Looking for magnanimity amongst the Dems

There’s a lot to worry about when you look at a potential Joe Biden presidential candidacy. The gaffes, the age, the lack of enthusiasm from the base. And he’s coming from a long way back, with Bernie Sanders still charging in many Super Tuesday states. But Biden’s comprehensive victory in North Carolina puts him back in the race and what he said after the win should make Americans of all persuasions sit up and take notice.

He dared to speak the message that dare not speak its name at the moment in much of the Democratic base. The message of unity. The message of healing America.

There will be a lot of rebuild after the Trump presidency, however long it lasts. Many of those involve the rights and respect Trump has stripped from those he has abused and mocked. But at the heart of the post-Trump mission will be to find a way of bringing a polarised citizenry back together. If the next president does not get that, then the state of the union could be very perilous indeed.

President Barack Obama used to talk not about red states and blue states, but the United States. He talked about a purple where people can come together.

Tonight I was at a lecture by American historian Ron White, a best-selling biographer of Abraham Lincoln. Lincoln was president when the US was its most divided. It wasn’t just insults Americans were firing off at each other, but cannon balls. They weren’t just sticking them with unkind words, but bayonets.

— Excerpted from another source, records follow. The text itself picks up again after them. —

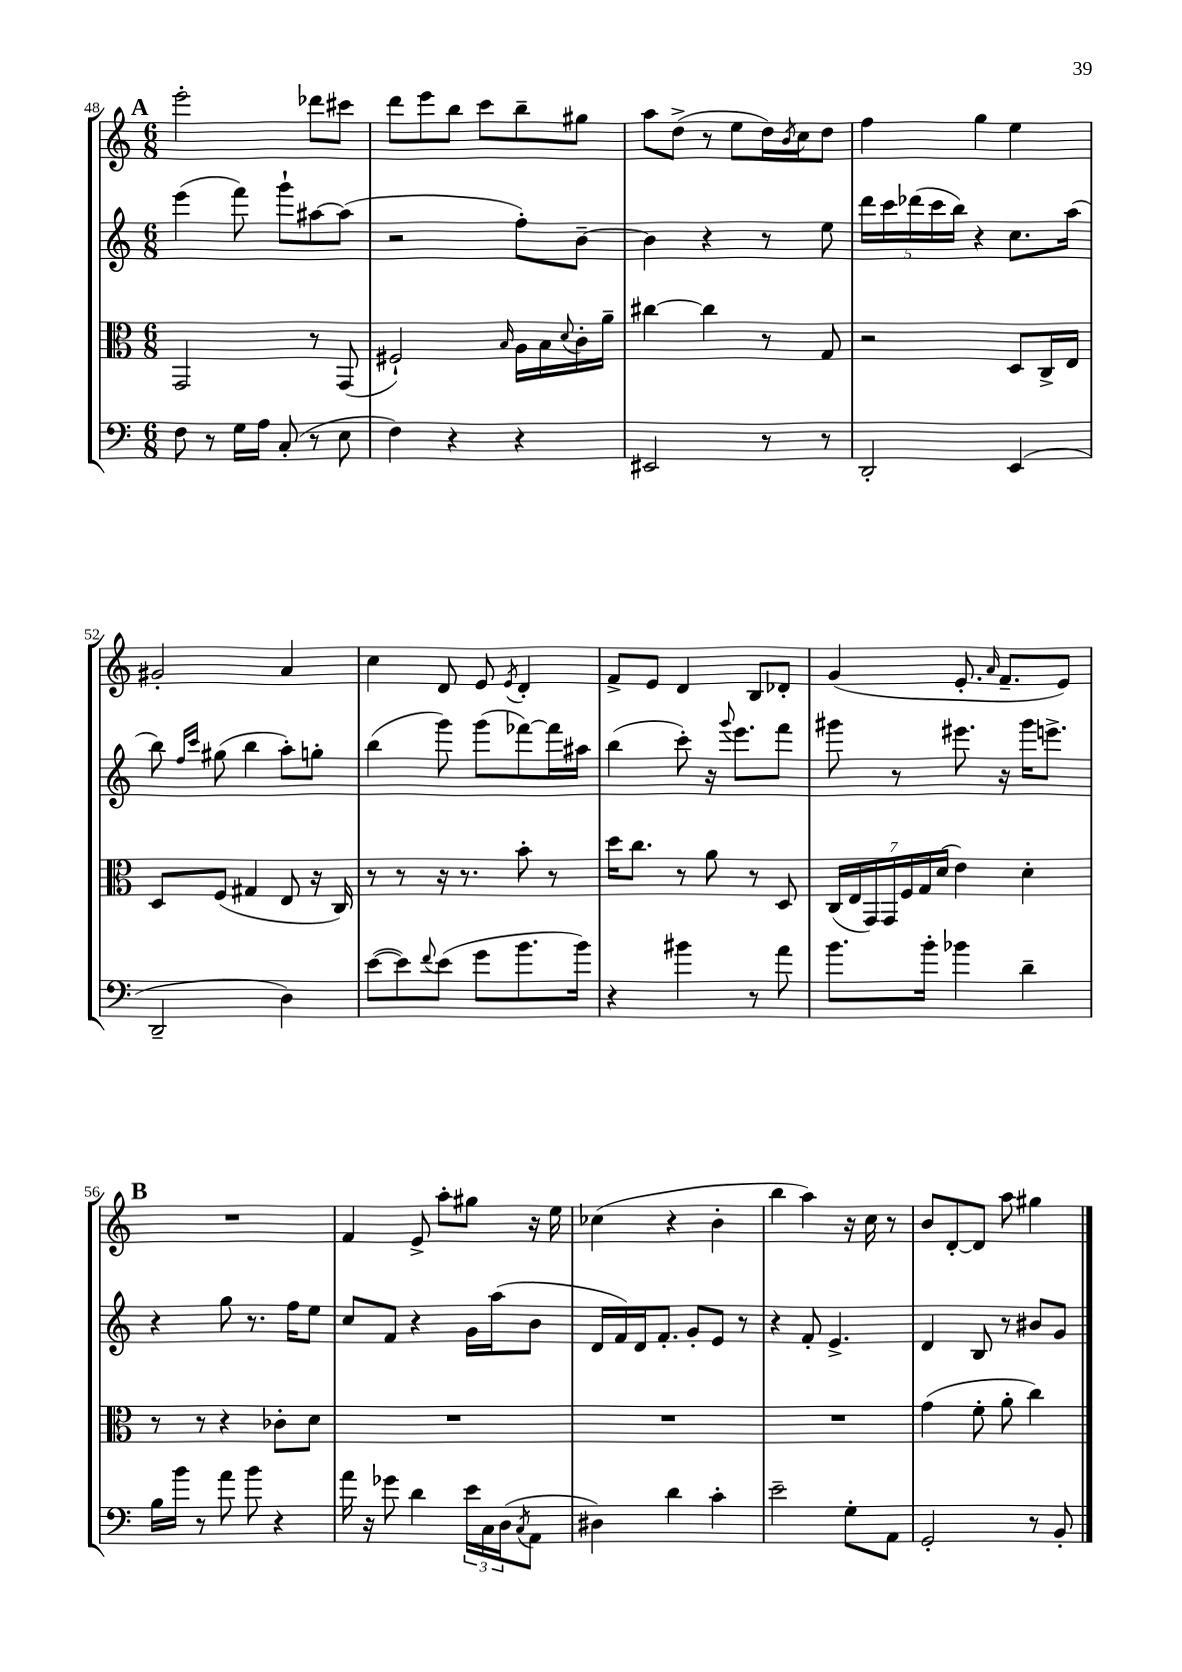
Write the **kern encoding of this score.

**kern	**kern	**kern	**kern
*staff4	*staff3	*staff2	*staff1
*clefF4	*clefC3	*clefG2	*clefG2
*k[]	*k[]	*k[]	*k[]
*M6/8	*M6/8	*M6/8	*M6/8
8F\	2GG/	(4eee\	2eee'\
8r	.	.	.
16G\LL	.	8fff\)	.
16A\JJ	.	.	.
(8C'/	.	8ggg`\L	.
8r	8r	[8aa#\	8ddd-\L
8E\	(8GG/	(8aa#\]J	8ccc#\J
=	=	=	=
4F\)	2F#`/)	2r	8ddd\L
.	.	.	8eee\
4r	.	.	8bb\J
.	.	.	8ccc\L
.	16qqB/	.	.
4r	16A\LL	8ff'\L)	8bb~\
.	16B\	.	.
.	8qqd/	.	.
.	16c'\	[8b~\J	8gg#\J
.	16a~\JJ	.	.
=	=	=	=
2EE#/	[4cc#\	4b\]	8aa\L
.	.	.	(8dd^\J
.	4cc#\]	4r	8r
.	.	.	8ee\L
8r	8r	8r	16dd\L)
.	.	.	8qb/
.	.	.	16cc\J
8r	8G/	8ee\	8dd\J
=	=	=	=
2DD'/	2r	20ddd\LL	4ff\
.	.	20ccc\	.
.	.	(20ddd-\	.
.	.	20ccc\	.
.	.	20bb\JJ)	.
.	.	4r	4gg\
(4EE/	8D/L	8.cc\L	4ee\
.	16C^/L	.	.
.	16E/JJ	(16aa\Jk	.
=	=	=	=
2DD~/	8D/L	8bb\)	2g#'/
.	.	16qqff/LL	.
.	.	16qqccc/JJ	.
.	(8F/J	(8gg#\	.
.	4G#/	4bb\	.
4D\)	8E/	8aa'\L)	4a/
.	16r	8gg'\J	.
.	16C/)	.	.
=	=	=	=
([8e\L	8r	(4bb\	4cc\
8e\])	8r	.	.
8qqf/	.	.	.
(8e\J	16r	8ggg\)	8d/
.	8.r	.	.
8g\L	.	(8ggg\L	8e/
.	.	.	8qe/
8.b\	8b'\	[8fff-\)	4d'/
.	8r	16fff-\]L	.
16b\Jk)	.	16aa#\JJ	.
=	=	=	=
4r	16dd\LK	(4bb\	8f^/L
.	8.cc\J	.	.
.	.	.	8e/J
4b#\	8r	8ccc'\)	4d/
.	8a\	16r	.
.	.	8qqggg/	.
.	.	8.eee\L	.
8r	8r	.	8B/L
8a\	8D/	8fff\J	8d-'/J
=	=	=	=
8.b\L	(28C/LL	8ggg#\	(4g/
.	28E/	.	.
.	28GG/)	.	.
.	28GG/	.	.
.	.	8r	.
.	28F/	.	.
.	28G/	.	.
16b'\Jk	.	.	.
.	(28d/JJ	.	.
4b-\	4e\)	8.eee#\	8.e'/
.	.	.	16qqa/
.	.	16r	8.f~/L
4d~\	4d'\	16ggg#\LK	.
.	.	8.eee^\J	.
.	.	.	8e/J)
=	=	=	=
16B\LL	8r	4r	2.r
16b\JJ	.	.	.
8r	8r	.	.
8a\	4r	8gg\	.
8b\	.	8.r	.
4r	8c-'\L	.	.
.	.	16ff\LK	.
.	8d\J	8ee\J	.
=	=	=	=
16a\	2.r	8cc/L	4f/
16r	.	.	.
8g-\	.	8f/J	.
4d\	.	4r	8e^/
.	.	.	8aa'\L
24e\LL	.	16g\LL	8gg#\J
24C\	.	.	.
.	.	(16aa\J	.
(24D\J	.	.	.
8qC/	.	.	.
8AA\J	.	8b\J	16r
.	.	.	16ee\
=	=	=	=
4D#\)	2.r	16d/LL	(4cc-\
.	.	16f/)	.
.	.	16d/J	.
.	.	8.f'/J	.
4d\	.	.	4r
.	.	8g'/L	.
4c'\	.	8e/J	4b'\
.	.	8r	.
=	=	=	=
2e~\	2.r	4r	4bb\
.	.	8f'/	4aa\)
.	.	4.e^/	.
8G'\L	.	.	16r
.	.	.	16cc\
8AA\J	.	.	8r
=	=	=	=
2GG'/	(4g\	4d/	8b/L
.	.	.	[8d'/
.	8f'\	8B/	8d/]J
.	8a'\	8r	8aa\
8r	4cc\)	8b#/L	4gg#\
8BB'/	.	8g/J	.
==	==	==	==
*-	*-	*-	*-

Around three-quarters of a million people died in the US civil war and Lincoln entering his second term looked like he would have the job of trying to bring war-torn states back together. His second inauguration speech is a masterpiece of magnanimity.

Lincoln had the grace to speak of his enemies in the South as victims too. He acknowledged all sought to avert war, both sides deprecated it. Both sides, he said, read the same bible and invoked the same God to aid them in their fight.

He is strong enough to still declare ‘American slavery’ (not just Southern slavery) a sin and to say one side wanted to make war while the other (his) only was forced to accept it.

But he declared those famous words at the end, that Americans should strive “with malice toward none; with charity for all; with firmness in the right… to bind up the nation’s wounds” to achieve a lasting peace.

Lincoln’s quality of leadership involved his ability to bring together rivals and show empathy and inclusion. Yet that’s been a rare sight from Democrat candidates this season. Yes, it would be wrong to not be angry in this mockery of a Trump era, but to indulge that anger is to avoid the difficult task of true leadership. Yet the likes of Sanders and Warren seem to suggest that an administration they led would be just as unforgiving of its opponents as Trump has been of his. No, I’m not creating some false equivalence; there are many, many distinguishing factors. But their campaigns feel like a swing from one partisan, non-negotiable world view to another. I cannot see how that ends well for America and does continue the polarisation path it is already on.

So I’ve been looking for examples of leadership that reflect the better angels of the likes of Lincoln and Obama. And while I’m yet to be convinced, I was impressed with what I hard from Biden tonight. Check this out:

“Winning means uniting America not sowing more division and anger. It means not only fighting but healing the country. We have to beat Donald Trump and the Republican Party, but here’s the deal; we can’t become like them. We can’t become more like. We can’t have a never-ending war.”

It might not feel as satisfying as getting one over on Trump and a Republican Party (the party of Lincoln!) that has sold its soul to the egomania and self-interests of a dangerous president. But these are the words of magnanimity that America will need to hear over the next five years, lest the whole experiment in democracy not become irrevocably damaged.